Stuart has served as a director since June 2015. Mr. Arbuckle currently serves as Executive Vice President and Chief Commercial Officer at Vertex Pharmaceuticals Incorporated where he oversees Vertex’s global commercial team. Prior to joining Vertex, Mr. Arbuckle held multiple commercial leadership roles at Amgen, Inc., including Vice President and General Manager, Oncology Business Unit. He was responsible for sales and marketing efforts for Aranesp®, Neulasta® and NEUPOGEN®, which collectively generated more than $5 billion in sales in 2011, and led the successful launches of XGEVA® and Nplate®. He also served as Vice President and Regional General Manager and led efforts to expand Amgen’s presence in Japan and emerging markets in Asia, the Middle East and Africa. Prior to these roles, Mr. Arbuckle spent more than 15 years at GlaxoSmithKline plc (GSK), where he held sales and marketing roles of increasing responsibility for medicines aimed at treating respiratory, metabolic, musculoskeletal, cardiovascular and other diseases. Mr. Arbuckle holds a Bachelor of Science with Honours in pharmacology and physiology from the University of Leeds in the United Kingdom.

David R. Walt Ph.D.
David R. Walt Ph.D.
Director

David has served as a director since September 2015. Dr. Walt currently serves as University Professor, Robinson Professor of Chemistry, Professor of Biomedical Engineering, Professor of Genetics, and Professor of Oral Medicine at Tufts University and is a Howard Hughes Medical Institute Professor. He is also Director of Tufts Institute for Innovation.

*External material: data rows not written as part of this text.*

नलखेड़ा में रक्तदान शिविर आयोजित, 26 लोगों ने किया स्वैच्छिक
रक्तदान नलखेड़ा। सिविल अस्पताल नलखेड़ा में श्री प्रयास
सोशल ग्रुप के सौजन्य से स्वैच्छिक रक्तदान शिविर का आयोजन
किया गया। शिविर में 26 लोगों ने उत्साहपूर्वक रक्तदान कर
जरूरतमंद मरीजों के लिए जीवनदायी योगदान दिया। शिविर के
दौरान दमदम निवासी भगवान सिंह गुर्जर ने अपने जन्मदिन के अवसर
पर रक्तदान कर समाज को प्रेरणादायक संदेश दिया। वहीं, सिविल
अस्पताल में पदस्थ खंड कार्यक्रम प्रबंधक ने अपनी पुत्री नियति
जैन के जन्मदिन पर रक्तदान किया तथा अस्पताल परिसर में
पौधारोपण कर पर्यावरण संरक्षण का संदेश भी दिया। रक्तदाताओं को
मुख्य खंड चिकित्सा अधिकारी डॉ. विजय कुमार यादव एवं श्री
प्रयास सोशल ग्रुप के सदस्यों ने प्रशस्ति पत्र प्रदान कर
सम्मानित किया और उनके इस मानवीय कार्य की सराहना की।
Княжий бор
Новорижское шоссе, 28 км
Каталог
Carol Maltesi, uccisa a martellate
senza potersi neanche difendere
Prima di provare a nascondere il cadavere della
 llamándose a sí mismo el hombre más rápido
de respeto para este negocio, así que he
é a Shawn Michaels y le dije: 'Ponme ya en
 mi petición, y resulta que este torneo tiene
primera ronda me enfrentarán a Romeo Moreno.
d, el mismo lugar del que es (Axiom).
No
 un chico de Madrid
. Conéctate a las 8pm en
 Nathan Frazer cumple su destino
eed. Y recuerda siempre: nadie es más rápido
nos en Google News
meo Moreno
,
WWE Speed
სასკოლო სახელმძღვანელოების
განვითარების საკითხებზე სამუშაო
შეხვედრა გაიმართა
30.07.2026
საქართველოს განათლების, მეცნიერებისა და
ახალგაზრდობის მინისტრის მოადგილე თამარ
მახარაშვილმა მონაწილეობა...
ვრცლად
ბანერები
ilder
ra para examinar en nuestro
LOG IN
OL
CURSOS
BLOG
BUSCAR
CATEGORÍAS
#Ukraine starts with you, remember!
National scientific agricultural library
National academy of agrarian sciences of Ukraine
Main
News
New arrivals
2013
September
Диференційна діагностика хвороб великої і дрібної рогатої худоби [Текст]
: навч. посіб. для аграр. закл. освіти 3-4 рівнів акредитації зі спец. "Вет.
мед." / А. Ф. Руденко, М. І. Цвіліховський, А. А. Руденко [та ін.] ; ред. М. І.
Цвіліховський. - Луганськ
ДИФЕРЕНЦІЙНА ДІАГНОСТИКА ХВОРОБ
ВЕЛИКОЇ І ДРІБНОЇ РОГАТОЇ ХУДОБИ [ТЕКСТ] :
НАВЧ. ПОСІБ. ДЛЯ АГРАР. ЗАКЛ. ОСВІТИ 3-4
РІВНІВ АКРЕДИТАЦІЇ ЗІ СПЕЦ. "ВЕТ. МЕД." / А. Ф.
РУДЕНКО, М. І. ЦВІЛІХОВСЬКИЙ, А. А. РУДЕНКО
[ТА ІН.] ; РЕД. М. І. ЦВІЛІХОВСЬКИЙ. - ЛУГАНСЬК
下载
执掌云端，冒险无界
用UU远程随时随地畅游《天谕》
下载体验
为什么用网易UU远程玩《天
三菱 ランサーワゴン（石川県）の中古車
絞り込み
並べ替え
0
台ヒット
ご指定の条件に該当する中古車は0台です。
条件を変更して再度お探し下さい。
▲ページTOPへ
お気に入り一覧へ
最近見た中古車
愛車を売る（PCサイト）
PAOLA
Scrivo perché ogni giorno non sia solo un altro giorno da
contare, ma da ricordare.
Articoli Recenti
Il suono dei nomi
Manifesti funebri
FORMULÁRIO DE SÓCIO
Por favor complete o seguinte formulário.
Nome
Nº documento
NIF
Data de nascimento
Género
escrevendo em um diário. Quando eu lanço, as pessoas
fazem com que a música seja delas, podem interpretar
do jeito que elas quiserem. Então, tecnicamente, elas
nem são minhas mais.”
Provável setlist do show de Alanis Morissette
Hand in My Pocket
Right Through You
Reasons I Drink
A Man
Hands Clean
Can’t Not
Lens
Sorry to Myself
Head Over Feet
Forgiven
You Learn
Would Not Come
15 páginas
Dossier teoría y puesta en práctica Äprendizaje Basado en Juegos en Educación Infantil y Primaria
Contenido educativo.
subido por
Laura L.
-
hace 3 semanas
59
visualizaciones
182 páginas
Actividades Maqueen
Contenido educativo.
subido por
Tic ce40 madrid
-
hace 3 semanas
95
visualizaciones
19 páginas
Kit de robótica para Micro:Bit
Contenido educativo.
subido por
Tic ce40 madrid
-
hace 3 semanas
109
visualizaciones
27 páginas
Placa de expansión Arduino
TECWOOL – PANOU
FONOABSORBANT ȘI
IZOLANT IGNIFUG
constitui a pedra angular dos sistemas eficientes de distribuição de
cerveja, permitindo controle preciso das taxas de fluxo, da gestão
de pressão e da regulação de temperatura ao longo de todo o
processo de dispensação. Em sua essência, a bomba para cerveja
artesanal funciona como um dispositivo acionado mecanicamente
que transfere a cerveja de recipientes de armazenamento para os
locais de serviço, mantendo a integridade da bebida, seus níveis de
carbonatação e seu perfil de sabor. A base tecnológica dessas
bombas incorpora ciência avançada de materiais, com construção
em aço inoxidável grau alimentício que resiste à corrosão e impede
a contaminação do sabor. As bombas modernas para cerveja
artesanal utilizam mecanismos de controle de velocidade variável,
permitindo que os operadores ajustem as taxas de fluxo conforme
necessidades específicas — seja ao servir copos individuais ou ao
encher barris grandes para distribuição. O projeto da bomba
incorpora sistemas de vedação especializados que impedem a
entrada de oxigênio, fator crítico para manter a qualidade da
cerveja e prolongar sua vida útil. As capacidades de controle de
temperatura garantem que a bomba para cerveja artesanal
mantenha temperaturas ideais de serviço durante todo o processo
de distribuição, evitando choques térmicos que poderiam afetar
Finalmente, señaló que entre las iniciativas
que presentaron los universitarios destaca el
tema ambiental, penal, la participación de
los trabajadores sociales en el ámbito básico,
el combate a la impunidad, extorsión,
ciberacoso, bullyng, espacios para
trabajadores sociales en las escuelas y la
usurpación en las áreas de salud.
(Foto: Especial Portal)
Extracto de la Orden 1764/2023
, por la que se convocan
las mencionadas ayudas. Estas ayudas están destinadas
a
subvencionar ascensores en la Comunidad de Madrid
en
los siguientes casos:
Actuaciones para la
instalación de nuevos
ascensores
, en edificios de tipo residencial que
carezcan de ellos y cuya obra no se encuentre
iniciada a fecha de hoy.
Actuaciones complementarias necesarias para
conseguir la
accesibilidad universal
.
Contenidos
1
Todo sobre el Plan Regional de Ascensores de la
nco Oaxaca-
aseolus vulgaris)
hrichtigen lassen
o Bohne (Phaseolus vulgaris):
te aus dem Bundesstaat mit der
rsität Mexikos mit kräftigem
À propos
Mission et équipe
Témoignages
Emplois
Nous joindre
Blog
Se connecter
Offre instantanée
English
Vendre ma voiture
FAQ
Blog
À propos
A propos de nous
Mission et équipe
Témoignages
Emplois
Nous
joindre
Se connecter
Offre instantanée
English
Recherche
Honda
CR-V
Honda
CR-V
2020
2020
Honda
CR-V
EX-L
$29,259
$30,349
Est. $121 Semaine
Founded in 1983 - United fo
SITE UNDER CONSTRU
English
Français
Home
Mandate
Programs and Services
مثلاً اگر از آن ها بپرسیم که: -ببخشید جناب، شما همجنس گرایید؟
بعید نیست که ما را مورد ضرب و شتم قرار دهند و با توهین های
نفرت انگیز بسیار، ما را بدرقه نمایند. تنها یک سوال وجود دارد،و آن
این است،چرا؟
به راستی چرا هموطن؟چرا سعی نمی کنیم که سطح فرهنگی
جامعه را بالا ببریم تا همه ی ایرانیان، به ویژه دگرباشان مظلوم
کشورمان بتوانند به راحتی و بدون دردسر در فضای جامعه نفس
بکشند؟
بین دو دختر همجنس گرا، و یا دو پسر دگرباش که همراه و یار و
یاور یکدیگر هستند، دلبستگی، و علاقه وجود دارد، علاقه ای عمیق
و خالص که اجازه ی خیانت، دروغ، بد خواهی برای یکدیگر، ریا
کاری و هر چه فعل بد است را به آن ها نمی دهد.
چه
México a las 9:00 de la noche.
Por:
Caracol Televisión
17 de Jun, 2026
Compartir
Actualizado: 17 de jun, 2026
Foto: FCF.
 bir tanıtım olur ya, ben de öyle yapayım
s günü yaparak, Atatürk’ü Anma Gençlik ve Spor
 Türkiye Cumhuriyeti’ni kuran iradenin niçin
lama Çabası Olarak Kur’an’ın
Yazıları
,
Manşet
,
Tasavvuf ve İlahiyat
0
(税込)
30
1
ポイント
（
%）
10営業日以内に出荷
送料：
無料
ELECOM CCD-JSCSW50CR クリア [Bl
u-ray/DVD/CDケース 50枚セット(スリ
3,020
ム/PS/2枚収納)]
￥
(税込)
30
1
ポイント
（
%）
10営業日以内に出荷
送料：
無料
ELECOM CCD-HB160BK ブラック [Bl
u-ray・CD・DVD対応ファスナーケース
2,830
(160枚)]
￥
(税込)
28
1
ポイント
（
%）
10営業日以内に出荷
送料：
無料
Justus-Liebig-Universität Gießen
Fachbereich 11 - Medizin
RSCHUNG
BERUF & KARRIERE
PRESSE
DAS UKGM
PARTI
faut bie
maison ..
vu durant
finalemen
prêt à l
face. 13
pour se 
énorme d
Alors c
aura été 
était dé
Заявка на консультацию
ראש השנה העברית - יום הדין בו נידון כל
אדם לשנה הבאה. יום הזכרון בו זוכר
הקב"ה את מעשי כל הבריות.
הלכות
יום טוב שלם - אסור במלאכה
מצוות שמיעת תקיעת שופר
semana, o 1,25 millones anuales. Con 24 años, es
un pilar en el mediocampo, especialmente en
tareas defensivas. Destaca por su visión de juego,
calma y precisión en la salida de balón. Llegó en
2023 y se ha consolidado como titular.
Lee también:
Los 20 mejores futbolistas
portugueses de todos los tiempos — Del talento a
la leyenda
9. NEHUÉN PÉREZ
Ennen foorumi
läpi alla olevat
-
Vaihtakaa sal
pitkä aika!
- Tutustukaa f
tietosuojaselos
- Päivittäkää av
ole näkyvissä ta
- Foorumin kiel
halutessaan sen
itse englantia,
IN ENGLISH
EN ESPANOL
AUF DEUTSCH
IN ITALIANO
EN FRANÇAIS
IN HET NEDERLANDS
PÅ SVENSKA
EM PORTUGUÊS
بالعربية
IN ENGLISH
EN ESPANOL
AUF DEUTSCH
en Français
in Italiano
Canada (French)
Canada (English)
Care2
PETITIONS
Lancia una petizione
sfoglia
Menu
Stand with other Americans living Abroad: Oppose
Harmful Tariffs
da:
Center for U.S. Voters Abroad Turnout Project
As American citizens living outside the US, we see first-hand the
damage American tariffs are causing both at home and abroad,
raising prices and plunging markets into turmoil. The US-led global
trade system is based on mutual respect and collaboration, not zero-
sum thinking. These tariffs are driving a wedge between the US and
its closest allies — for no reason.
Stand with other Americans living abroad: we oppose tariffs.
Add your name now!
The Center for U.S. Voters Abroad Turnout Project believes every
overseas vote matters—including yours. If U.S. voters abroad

Dr. Walt is the Founding Scientist of Illumina, Inc. and Quanterix Corporation and is a Director and Chairman of the Scientific Advisory Boards of both companies. He is also a Founder and Director of Ultivue, Inc. He has received numerous national and international awards and honors for his fundamental and applied work in the field of optical sensors, microwell arrays, and single molecule detection. Dr. Walt is a Co-Chair of the Board on Chemical Sciences and Technology of the U.S. National Academy of Sciences. He is a member of the U.S. National Academy of Engineering, American Academy of Arts and Sciences, a fellow of the American Institute for Medical and Biological Engineering, a fellow of the National Academy of Inventors, and a fellow of the American Association for the Advancement of Science. Dr. Walt received a B.S. in Chemistry from the University of Michigan and a Ph.D. in Chemical Biology from Stony Brook University.